BY: ALEX BROWN
In 2014, filmmakers Kip Andersen and Keegan Kuhn released Cowspiracy, a controversial documentary exploring one of the leading causes of greenhouse gas emissions: animal agriculture. The narrative drove home a widespread apprehension to confront the issue. Many preferred to push blame onto oil companies and corporations. Others seemed tied up economically (in 2012, animal agriculture represented $346 billion dollars of total output in the U.S. economy). To many, despite the evidence, the documentary seemed just as conspiracist as the tittle suggested. But a recent study from the Oxford Martin School suggests that animal agriculture—driven by a culturally meat-centred diet—is in fact a leading cause of climate change.
The study, lead by Dr Marco Springmann, concludes that embracing vegetarianism on a wide scale could cut “food-related greenhouse gas emissions” by up to 70%. According to the Guardian, greenhouse gas emissions “related to agriculture and food production are likely to account for about half of the world’s available ‘carbon budget’,” meaning the volume of emissions we can release without inducing catastrophic warming. These numbers represent a terrifying truth for a multitude of environmentally concerned North Americans and activists: the power is in the hands of the individual.
Some of the main reasons that animal agriculture is responsible for such a significant portion of emissions and environmental degradation is due to animal-produced methane, re-routed water sources and agriculture used to raise livestock, which could be repurposed for human consumption. This is compounded by the greenhouse gas released by slaughterhouses and other factories used to process meat.
If Springmann’s research is correct, it means that preventing climate change from reaching a level of global catastrophe is primarily the responsibility of the individual to re-assess their diet. It may be more satisfying, and much easier, to blame corporations and protest oil companies—which, granted, they deserve—but it is decidedly more effective to embrace social change on the level of the individual by tweaking the culture of our national diet. Aside from reducing the impacts of climate change, Springmann poses a number of intriguing benefits to the plant-based diet.
Springmann’s study also investigates the health benefits of embracing a plant-based diet, asserting that over five million premature deaths could be quelled by 2050 if a more wholesome diet is embraced. Widespread adoption of vegetarianism could tack an additional two million on to that number. Also, according to Springmann and his team, embracing plant based diets could “reduce global mortality by 6-10%.”
More than just environmental and health benefits, the study concludes that the economic benefits of switching to a plant-based diet could result in an increase of “1-31 trillion US dollars, which is equivalent to 0.4-13% of global gross domestic product (GDP) in 2050.” Springmann also contends that healthcare costs could be slashed by 1 billion dollars by 2050 by embracing his proposed diet.

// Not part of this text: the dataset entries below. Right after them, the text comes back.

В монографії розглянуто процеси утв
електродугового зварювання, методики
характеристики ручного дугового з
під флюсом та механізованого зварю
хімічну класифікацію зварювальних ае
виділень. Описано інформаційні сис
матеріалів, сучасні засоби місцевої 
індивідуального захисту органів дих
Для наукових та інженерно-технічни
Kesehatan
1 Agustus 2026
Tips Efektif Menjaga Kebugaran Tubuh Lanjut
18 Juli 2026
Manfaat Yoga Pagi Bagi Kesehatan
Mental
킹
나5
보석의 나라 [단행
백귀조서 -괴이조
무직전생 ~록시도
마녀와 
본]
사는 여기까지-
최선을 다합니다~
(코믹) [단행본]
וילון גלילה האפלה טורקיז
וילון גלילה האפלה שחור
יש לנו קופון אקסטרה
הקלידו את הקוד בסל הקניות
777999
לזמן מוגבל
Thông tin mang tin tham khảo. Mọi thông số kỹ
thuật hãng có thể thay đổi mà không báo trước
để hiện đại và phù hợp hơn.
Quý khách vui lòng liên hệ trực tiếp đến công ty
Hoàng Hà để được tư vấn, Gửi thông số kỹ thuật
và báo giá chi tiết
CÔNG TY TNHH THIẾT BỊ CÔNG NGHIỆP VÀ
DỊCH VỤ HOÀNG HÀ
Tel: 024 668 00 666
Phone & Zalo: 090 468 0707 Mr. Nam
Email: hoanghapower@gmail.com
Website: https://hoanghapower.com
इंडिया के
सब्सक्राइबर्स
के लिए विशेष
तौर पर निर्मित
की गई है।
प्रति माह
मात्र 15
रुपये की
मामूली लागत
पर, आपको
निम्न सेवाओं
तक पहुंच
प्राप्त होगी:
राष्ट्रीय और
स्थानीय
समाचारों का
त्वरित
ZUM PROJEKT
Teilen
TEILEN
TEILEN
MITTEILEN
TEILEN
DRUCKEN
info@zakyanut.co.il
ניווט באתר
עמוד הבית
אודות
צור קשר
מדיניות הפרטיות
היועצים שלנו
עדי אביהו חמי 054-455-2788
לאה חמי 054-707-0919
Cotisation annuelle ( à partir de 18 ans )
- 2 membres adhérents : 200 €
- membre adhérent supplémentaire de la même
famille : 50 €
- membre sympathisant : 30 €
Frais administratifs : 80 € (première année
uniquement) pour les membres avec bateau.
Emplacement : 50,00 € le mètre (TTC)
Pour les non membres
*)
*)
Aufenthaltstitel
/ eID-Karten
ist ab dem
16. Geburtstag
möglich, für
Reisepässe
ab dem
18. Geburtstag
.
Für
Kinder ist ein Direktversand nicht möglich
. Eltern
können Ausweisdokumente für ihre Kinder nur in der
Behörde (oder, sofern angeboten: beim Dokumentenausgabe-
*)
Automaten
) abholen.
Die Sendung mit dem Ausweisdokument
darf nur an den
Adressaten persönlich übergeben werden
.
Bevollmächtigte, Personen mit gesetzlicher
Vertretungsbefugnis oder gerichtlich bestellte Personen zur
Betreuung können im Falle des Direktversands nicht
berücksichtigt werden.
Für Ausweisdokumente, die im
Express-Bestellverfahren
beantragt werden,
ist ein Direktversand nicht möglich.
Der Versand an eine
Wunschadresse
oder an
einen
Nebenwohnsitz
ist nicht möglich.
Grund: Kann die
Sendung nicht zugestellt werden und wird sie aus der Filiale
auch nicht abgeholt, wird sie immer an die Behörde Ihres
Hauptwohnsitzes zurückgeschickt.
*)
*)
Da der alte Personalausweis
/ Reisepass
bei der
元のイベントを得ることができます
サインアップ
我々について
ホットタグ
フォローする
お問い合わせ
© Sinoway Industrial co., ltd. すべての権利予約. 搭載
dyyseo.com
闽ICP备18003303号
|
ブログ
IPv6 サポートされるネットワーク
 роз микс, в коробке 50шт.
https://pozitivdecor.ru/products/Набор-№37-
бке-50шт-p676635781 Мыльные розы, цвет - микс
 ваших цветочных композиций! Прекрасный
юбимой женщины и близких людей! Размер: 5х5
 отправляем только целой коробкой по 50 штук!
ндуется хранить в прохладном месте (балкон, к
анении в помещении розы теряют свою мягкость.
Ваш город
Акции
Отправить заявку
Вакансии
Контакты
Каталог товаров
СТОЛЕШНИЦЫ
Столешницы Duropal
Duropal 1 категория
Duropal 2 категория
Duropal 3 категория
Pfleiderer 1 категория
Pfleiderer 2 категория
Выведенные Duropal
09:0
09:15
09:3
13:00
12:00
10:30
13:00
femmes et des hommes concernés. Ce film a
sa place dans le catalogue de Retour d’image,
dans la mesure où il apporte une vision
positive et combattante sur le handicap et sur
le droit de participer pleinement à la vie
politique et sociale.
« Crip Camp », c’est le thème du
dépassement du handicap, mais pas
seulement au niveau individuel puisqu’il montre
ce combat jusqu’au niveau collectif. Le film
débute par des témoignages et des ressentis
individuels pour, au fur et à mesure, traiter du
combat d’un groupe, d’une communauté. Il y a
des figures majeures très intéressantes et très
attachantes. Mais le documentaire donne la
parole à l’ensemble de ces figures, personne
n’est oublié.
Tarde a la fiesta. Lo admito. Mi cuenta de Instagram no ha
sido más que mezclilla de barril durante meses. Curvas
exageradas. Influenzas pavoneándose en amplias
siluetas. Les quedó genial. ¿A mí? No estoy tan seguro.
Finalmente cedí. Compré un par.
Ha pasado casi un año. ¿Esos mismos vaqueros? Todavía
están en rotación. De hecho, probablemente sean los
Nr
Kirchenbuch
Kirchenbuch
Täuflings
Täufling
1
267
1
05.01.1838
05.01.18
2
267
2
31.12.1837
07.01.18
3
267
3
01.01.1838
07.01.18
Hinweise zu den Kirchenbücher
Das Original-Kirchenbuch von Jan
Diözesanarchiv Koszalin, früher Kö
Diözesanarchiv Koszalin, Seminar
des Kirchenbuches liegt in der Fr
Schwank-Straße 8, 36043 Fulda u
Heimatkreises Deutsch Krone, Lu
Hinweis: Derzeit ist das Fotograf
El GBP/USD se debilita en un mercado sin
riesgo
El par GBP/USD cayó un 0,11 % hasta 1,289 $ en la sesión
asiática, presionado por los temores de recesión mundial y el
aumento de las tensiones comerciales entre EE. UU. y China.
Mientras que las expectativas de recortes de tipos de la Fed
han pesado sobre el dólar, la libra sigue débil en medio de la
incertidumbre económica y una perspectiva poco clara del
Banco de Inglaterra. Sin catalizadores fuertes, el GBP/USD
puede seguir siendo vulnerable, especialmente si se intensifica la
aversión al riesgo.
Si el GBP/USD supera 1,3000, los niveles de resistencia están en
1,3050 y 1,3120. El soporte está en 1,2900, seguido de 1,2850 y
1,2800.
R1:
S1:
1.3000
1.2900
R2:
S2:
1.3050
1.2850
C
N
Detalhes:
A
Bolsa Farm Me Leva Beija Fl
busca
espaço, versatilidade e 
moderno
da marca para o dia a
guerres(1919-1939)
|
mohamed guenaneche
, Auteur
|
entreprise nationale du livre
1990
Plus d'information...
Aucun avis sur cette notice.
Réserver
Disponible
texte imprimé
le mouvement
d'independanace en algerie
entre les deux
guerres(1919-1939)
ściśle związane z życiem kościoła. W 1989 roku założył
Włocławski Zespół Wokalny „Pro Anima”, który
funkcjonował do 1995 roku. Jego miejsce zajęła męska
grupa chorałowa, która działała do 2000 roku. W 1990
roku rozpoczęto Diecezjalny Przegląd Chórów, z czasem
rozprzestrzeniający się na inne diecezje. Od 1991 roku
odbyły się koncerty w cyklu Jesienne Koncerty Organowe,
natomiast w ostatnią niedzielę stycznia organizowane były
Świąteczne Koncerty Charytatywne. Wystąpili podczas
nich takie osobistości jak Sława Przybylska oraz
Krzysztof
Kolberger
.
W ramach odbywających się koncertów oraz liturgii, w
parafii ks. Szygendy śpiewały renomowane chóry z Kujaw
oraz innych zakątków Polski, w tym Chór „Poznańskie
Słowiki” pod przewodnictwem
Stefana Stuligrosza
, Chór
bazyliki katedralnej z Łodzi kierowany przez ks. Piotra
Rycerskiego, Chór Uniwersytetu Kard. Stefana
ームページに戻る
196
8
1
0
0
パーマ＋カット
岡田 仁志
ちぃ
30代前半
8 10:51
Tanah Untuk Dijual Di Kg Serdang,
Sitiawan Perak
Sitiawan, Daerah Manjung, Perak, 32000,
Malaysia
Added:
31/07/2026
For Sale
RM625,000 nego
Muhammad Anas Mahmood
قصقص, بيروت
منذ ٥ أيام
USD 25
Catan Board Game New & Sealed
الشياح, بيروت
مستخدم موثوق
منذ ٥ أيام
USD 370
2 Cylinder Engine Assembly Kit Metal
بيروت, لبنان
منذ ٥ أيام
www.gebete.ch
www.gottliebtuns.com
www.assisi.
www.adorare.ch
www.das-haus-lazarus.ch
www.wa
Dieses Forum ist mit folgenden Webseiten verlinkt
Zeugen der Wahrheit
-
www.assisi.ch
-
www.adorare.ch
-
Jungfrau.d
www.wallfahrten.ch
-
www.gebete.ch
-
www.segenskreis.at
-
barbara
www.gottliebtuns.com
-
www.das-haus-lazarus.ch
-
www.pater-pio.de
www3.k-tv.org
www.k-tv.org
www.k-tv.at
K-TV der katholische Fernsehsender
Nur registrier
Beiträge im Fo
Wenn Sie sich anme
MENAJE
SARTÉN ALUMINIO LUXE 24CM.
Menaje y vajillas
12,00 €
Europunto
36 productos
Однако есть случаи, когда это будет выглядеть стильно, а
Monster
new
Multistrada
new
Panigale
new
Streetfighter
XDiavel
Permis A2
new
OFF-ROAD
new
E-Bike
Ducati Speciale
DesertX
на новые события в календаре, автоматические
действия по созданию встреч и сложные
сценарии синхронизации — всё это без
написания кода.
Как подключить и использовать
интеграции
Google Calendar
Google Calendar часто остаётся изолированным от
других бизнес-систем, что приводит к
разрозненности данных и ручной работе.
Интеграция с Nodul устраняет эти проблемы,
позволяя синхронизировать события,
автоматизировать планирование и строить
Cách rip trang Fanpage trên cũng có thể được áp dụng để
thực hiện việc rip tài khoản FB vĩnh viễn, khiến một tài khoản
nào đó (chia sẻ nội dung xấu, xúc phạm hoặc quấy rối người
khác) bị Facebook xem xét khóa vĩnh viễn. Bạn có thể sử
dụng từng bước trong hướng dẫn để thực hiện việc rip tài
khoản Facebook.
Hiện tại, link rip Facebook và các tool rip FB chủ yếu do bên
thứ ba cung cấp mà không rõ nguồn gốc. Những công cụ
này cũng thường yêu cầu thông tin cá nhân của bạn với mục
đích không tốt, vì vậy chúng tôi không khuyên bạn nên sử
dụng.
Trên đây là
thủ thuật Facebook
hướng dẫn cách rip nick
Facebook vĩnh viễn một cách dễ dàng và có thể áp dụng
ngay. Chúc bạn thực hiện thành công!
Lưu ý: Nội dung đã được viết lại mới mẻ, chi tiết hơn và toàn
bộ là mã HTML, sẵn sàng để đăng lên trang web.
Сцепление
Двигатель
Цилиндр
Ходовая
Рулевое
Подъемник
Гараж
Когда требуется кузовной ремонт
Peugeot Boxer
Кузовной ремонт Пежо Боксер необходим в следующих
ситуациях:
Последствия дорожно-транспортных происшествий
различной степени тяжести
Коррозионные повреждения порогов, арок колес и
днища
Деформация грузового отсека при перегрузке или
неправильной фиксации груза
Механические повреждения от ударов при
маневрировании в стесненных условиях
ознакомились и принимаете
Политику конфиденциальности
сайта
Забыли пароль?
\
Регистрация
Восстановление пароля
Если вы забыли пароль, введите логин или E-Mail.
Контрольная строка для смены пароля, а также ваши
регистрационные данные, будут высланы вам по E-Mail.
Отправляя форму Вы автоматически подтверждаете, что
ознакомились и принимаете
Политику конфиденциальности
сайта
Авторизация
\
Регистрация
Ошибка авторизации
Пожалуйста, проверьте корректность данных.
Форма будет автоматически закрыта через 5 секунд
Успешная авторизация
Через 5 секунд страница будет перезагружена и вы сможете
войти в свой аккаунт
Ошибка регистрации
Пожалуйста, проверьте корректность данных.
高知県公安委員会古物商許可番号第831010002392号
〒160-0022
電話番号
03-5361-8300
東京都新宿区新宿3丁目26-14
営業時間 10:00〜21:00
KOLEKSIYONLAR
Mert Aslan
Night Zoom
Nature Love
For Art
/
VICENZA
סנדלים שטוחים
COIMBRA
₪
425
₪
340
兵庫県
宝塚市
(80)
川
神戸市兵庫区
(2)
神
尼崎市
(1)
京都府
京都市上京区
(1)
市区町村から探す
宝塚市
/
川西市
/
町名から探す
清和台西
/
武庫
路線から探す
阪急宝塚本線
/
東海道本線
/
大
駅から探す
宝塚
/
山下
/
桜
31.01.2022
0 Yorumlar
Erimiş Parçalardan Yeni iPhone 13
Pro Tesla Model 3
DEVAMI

Despite the stark impacts of animal agriculture, the prospect of America—a culture deeply invested in gastronomically wasteful and meat-centred food—making an immediate switch seems grim. To make a dent in carbon emissions, change must occur on a fundamentally individual level. It seems a bleak prospect for a nation of keyboard warriors and a generation often cited for proponents of “slacktivism.” If America has any hope for making a radical and widespread switch to a plant-based diet, it will likely rely on the ability to make vegetarianism cool.